In the year since the move, said Cal Trans’ facility directors giving the tour, only two significant changes have been necessary to suit the site, and for the good of the surrounding neighborhood.

A more complex drainage system has been installed in the rear parking lot with a series of French drains to collect run off on the hillside embankment, and the overnight lighting in the lot has been scaled back at the request of some of those same 54 neighbors.

By contrast the building has room for between 160 and 175 state employees on two “cubical farm” levels, a trick of the design for a structure that originally only had capacity for a plywood mezzanine level to one side.

More than 80 percent of the original structure was repurposed, but the entire interior has been fitted with modern materials and “Smart” fixtures that could theoretically see the building through another 50 years.

Of course for the folks spending the rest of a professional career in the building, there are still comfort issues to be worked out. While the central air and lighting systems are deemed “smart” in computerized modern standards that does not equate infallibility.

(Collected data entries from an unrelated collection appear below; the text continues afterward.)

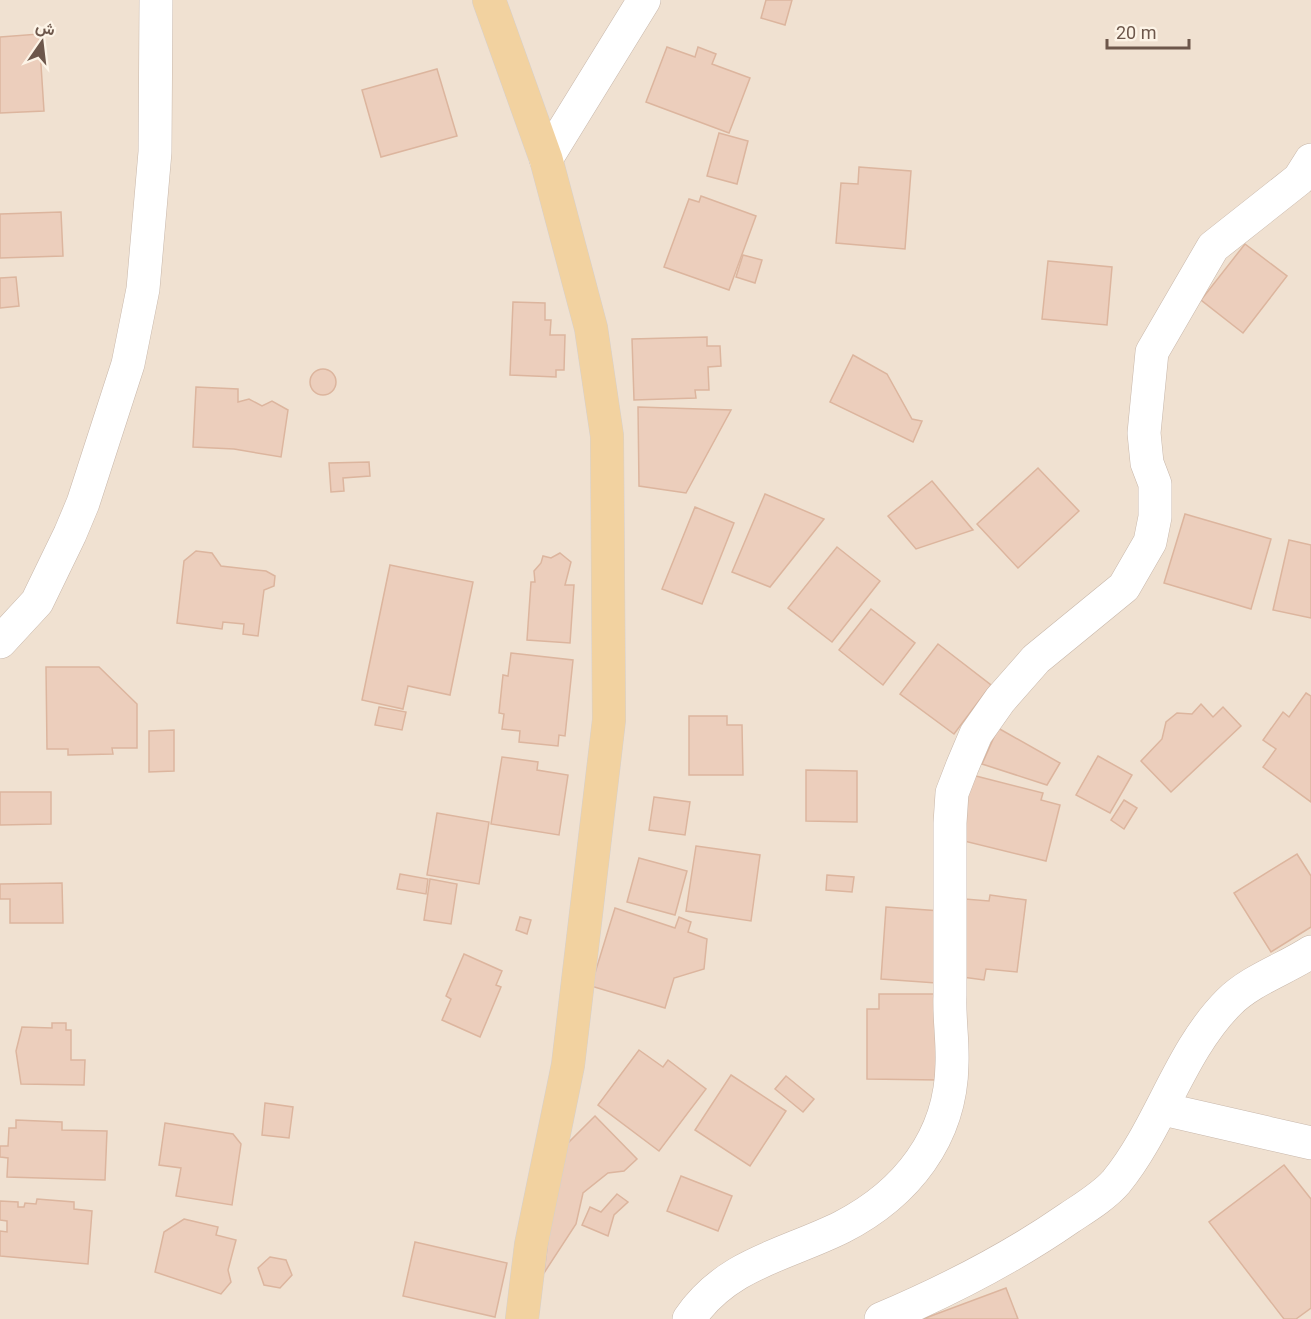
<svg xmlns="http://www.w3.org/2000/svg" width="1311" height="1319" viewBox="0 0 1311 1319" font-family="Roboto,Vazirmatn,sans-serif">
  <rect width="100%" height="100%" fill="#f9f0e1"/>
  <rect fill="#f0e1d1" x="0" y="0" width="1311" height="1319"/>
  <g fill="#eccebc" stroke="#dcb59e" stroke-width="1.5">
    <path d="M 766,0 L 792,0 L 785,25 L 761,18 Z"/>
    <path d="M 39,34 L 44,111 L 0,113 L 0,37 Z"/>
    <path d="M 667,47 L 695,57 L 698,47 L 716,54 L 712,64 L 750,78 L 729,133 L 646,102 Z"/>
    <path d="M 437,69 L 457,136 L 381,157 L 362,90 Z"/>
    <path d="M 719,133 L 748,141 L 737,184 L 707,176 Z"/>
    <path d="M 859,167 L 911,171 L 905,249 L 836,243 L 841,183 L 858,184 Z"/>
    <path d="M 701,196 L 756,216 L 729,290 L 664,267 L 689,199 L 699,202 Z"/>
    <path d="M 61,212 L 63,256 L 0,258 L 0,214 Z"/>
    <path d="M 1245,244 L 1287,276 L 1243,333 L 1201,300 Z"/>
    <path d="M 743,255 L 762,260 L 755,283 L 736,277 Z"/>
    <path d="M 1048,261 L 1112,267 L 1107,325 L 1042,319 Z"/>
    <path d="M 16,277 L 19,306 L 0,308 L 0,278 Z"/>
    <path d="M 513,302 L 545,303 L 545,320 L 551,320 L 550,335 L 565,335 L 564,370 L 556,370 L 556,377 L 510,375 Z"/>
    <path d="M 707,337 L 707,346 L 720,346 L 721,366 L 708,367 L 709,390 L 695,390 L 696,398 L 634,400 L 632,339 Z"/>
    <path d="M 853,355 L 887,374 L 912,419 L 922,421 L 913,442 L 830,402 Z"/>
    <circle cx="323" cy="382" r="13"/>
    <path d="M 196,387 L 238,389 L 238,402 L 249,399 L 262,406 L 272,401 L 288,410 L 281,457 L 234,449 L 193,447 Z"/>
    <path d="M 638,407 L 731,410 L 686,493 L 639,486 Z"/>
    <path d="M 369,462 L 370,476 L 343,478 L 344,491 L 331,492 L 329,463 Z"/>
    <path d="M 1038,468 L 1079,511 L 1018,568 L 977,524 Z"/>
    <path d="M 932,481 L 973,530 L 916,549 L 888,516 Z"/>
    <path d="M 765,494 L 824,519 L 770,587 L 732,572 Z"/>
    <path d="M 695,507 L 734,523 L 702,604 L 662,589 Z"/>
    <path d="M 1185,514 L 1271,539 L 1251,609 L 1164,583 Z"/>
    <path d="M 1289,540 L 1311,545 L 1311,618 L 1273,610 Z"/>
    <path d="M 837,547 L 880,581 L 832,642 L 788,608 Z"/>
    <path d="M 196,551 L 212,553 L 221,566 L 266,571 L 275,576 L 274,586 L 264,590 L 258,636 L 243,634 L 244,624 L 223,622 L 222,629 L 177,623 L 184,561 Z"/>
    <path d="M 560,553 L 571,562 L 565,585 L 574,585 L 570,643 L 527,640 L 531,582 L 535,582 L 534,571 L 541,563 L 543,556 L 551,558 Z"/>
    <path d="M 390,565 L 473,582 L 450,695 L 408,686 L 403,709 L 362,700 Z"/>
    <path d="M 871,609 L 915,643 L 883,685 L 839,650 Z"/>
    <path d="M 938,644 L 991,685 L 954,734 L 900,694 Z"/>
    <path d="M 511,653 L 573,660 L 565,736 L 559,735 L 558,746 L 519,742 L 520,731 L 502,729 L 504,714 L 499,713 L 503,675 L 508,676 Z"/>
    <path d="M 46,667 L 99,667 L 137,704 L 137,748 L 112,748 L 113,754 L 68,755 L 68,749 L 47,749 Z"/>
    <path d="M 1306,693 L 1311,696 L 1311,802 L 1263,767 L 1276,749 L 1263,740 L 1283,712 L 1289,717 Z"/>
    <path d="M 1201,704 L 1213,717 L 1223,707 L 1241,726 L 1171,792 L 1141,761 L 1162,739 L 1166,722 L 1177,713 L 1192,714 Z"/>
    <path d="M 379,707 L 406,712 L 402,730 L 375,725 Z"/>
    <path d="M 689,716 L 727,716 L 727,725 L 742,725 L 743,775 L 689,775 Z"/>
    <path d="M 998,728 L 1060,763 L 1047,785 L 982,764 Z"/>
    <path d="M 174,730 L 174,771 L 149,772 L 149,731 Z"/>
    <path d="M 1098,756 L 1132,775 L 1110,813 L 1076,795 Z"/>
    <path d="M 502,757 L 538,762 L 537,770 L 568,775 L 559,835 L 491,824 Z"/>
    <path d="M 806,770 L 857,771 L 857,822 L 806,821 Z"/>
    <path d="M 972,775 L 1043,793 L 1041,800 L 1060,805 L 1046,861 L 956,839 Z"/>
    <path d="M 0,792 L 51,792 L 51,824 L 0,825 Z"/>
    <path d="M 654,797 L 690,802 L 685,835 L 649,830 Z"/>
    <path d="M 1124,800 L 1137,808 L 1124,829 L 1111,820 Z"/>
    <path d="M 437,813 L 489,822 L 479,884 L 427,875 Z"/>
    <path d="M 696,846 L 760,855 L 751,921 L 686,911 Z"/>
    <path d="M 1297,854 L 1311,876 L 1311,927 L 1271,952 L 1234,893 Z"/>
    <path d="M 639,858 L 687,871 L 675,915 L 627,902 Z"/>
    <path d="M 400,874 L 428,879 L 426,894 L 397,889 Z"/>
    <path d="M 827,875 L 854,877 L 852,892 L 826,890 Z"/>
    <path d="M 430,879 L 457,884 L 451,924 L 424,920 Z"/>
    <path d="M 62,883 L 63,923 L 10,923 L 10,899 L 0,899 L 0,884 Z"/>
    <path d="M 990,895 L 1026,900 L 1017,972 L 986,969 L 984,980 L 955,976 L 965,899 L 989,901 Z"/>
    <path d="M 886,907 L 941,911 L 936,983 L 881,979 Z"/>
    <path d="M 615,908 L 675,928 L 679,917 L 691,922 L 688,932 L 707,939 L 704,969 L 674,978 L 665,1008 L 591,986 Z"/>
    <path d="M 520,917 L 531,920 L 527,934 L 516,930 Z"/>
    <path d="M 464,954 L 502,971 L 496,985 L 501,987 L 480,1037 L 442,1020 L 451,999 L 446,996 Z"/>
    <path d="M 879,994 L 939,994 L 939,1080 L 867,1079 L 867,1009 L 879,1009 Z"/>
    <path d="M 52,1023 L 66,1023 L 66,1030 L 71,1030 L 71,1060 L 85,1060 L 84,1085 L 21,1084 L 16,1051 L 22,1027 L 52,1028 Z"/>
    <path d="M 639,1050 L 663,1067 L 668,1060 L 706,1089 L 659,1151 L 598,1105 Z"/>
    <path d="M 731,1075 L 786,1111 L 750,1166 L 695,1130 Z"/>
    <path d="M 786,1076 L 814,1099 L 803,1112 L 775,1089 Z"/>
    <path d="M 265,1103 L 293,1107 L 289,1138 L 262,1135 Z"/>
    <path d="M 595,1116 L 637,1159 L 624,1171 L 608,1173 L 583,1193 L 576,1224 L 544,1273 L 556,1173 L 564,1147 Z"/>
    <path d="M 16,1120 L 62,1122 L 62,1130 L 107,1131 L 105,1180 L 7,1177 L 8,1158 L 0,1157 L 0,1146 L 8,1146 L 9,1128 L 16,1128 Z"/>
    <path d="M 165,1123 L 233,1134 L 241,1144 L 232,1205 L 176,1196 L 181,1168 L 159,1165 Z"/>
    <path d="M 1284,1165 L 1311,1199 L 1311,1308 L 1296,1319 L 1284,1319 L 1209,1222 Z"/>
    <path d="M 681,1176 L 732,1196 L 718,1231 L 667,1211 Z"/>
    <path d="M 617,1194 L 628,1202 L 614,1215 L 608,1236 L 582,1225 L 590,1207 L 601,1212 Z"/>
    <path d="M 37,1199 L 74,1202 L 74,1209 L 92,1211 L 88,1264 L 0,1256 L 0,1231 L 7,1232 L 7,1221 L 0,1220 L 0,1201 L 18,1202 L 18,1207 L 24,1207 L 25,1203 L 36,1204 Z"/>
    <path d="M 184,1219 L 218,1227 L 216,1235 L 236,1240 L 228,1270 L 231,1282 L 221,1294 L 155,1272 L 164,1232 Z"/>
    <path d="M 415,1242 L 507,1263 L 495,1317 L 403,1296 Z"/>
    <path d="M 270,1257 L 286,1260 L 292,1275 L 280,1288 L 264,1285 L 258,1268 Z"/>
    <path d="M 1006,1288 L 1018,1319 L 923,1319 Z"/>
  </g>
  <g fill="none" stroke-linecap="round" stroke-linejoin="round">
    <g stroke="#c8b7aa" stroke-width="34">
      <g id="minor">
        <path d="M 546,159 L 644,0"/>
        <path d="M 0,642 L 37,602 L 70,534 L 83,503 L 128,364 L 143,289 L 155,152 L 156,0"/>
        <path d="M 1163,1109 L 1311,1143"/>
        <path d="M 689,1319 C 727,1263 786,1255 842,1227 C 906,1194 951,1138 952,1064 C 953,1041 949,1018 950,996 C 950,938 950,881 950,823 L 952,793 L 962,767 L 976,734 L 1000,700 L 1036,659 L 1124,587 L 1150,542 L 1155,517 L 1155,484 L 1147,463 L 1144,433 L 1152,352 L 1213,247 L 1299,179 L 1311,160"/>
        <path d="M 881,1319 C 947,1291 1010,1259 1069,1218 C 1084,1208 1104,1196 1116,1182 C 1161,1127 1179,1052 1229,1002 C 1251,980 1285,969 1311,952"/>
      </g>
    </g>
    <g stroke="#d6d0cd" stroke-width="34">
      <path id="major" d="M 489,0 L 546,159 L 591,328 L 607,436 L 609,720 L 568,1065 L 531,1245 L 522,1319"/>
    </g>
    <use href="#minor" stroke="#fff" stroke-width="33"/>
    <use href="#major" stroke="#f2d2a0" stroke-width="33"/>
  </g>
  <g transform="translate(42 42) rotate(14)" stroke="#fdf4e7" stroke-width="4.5" paint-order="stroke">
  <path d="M0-4.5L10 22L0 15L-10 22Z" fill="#6d574b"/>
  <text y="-9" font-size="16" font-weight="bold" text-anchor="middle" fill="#6d574b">ش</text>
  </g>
  <path d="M1107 39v9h82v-9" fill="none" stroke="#6d574b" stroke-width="3"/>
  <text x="1116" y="39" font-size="18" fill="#6d574b" stroke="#fdf4e7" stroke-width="4.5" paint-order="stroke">20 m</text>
</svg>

Automated lighting has interesting quirks and as long as individual cubicles require their own space heaters and fans for individual comfort, the real world savings is debatable.

Never-the less, Pease was quick to point out, “It’s exciting that the State is committed to sustainability and that they’re willing to invest in us, to staying in SLO.”

Reuse of the building especially, she added, is an example of the kind of infill the City is going to need going forward.

As for longevity, Jones said, “We’re a good tenant, same as we were a the Atoll building…and we try to be good neighbors.”